(Stored items)
============================================================
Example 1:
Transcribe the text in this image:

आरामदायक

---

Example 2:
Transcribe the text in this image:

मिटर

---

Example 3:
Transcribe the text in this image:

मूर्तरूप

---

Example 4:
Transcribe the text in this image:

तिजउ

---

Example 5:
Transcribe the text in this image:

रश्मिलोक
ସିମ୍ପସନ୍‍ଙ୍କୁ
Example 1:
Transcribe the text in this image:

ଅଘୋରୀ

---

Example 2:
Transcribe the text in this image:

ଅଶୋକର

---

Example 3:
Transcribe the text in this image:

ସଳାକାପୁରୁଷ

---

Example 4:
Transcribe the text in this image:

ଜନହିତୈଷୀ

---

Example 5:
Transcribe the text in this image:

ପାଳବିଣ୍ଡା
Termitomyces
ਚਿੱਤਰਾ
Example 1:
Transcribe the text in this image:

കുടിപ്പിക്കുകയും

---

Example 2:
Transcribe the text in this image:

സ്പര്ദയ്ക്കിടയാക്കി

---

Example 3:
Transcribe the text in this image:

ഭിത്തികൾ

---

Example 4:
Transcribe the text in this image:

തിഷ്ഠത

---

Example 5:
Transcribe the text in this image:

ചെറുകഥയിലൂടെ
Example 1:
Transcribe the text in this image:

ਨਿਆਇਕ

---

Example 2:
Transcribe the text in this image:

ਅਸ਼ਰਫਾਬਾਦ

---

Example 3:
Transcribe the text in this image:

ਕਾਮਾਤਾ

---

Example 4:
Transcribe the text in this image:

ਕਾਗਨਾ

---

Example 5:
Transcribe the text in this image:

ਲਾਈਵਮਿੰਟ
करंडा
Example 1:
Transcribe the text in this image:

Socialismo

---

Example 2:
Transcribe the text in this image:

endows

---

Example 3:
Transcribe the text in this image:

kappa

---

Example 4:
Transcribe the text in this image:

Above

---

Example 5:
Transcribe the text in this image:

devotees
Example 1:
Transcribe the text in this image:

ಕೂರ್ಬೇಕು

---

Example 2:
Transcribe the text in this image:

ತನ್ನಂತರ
============================================================
(What to produce) For the records above, restate every line word for word.

(Exercise result)
Example 1:
Transcribe the text in this image:

आरामदायक

---

Example 2:
Transcribe the text in this image:

मिटर

---

Example 3:
Transcribe the text in this image:

मूर्तरूप

---

Example 4:
Transcribe the text in this image:

तिजउ

---

Example 5:
Transcribe the text in this image:

रश्मिलोक
ସିମ୍ପସନ୍‍ଙ୍କୁ
Example 1:
Transcribe the text in this image:

ଅଘୋରୀ

---

Example 2:
Transcribe the text in this image:

ଅଶୋକର

---

Example 3:
Transcribe the text in this image:

ସଳାକାପୁରୁଷ

---

Example 4:
Transcribe the text in this image:

ଜନହିତୈଷୀ

---

Example 5:
Transcribe the text in this image:

ପାଳବିଣ୍ଡା
Termitomyces
ਚਿੱਤਰਾ
Example 1:
Transcribe the text in this image:

കുടിപ്പിക്കുകയും

---

Example 2:
Transcribe the text in this image:

സ്പര്ദയ്ക്കിടയാക്കി

---

Example 3:
Transcribe the text in this image:

ഭിത്തികൾ

---

Example 4:
Transcribe the text in this image:

തിഷ്ഠത

---

Example 5:
Transcribe the text in this image:

ചെറുകഥയിലൂടെ
Example 1:
Transcribe the text in this image:

ਨਿਆਇਕ

---

Example 2:
Transcribe the text in this image:

ਅਸ਼ਰਫਾਬਾਦ

---

Example 3:
Transcribe the text in this image:

ਕਾਮਾਤਾ

---

Example 4:
Transcribe the text in this image:

ਕਾਗਨਾ

---

Example 5:
Transcribe the text in this image:

ਲਾਈਵਮਿੰਟ
करंडा
Example 1:
Transcribe the text in this image:

Socialismo

---

Example 2:
Transcribe the text in this image:

endows

---

Example 3:
Transcribe the text in this image:

kappa

---

Example 4:
Transcribe the text in this image:

Above

---

Example 5:
Transcribe the text in this image:

devotees
Example 1:
Transcribe the text in this image:

ಕೂರ್ಬೇಕು

---

Example 2:
Transcribe the text in this image:

ತನ್ನಂತರ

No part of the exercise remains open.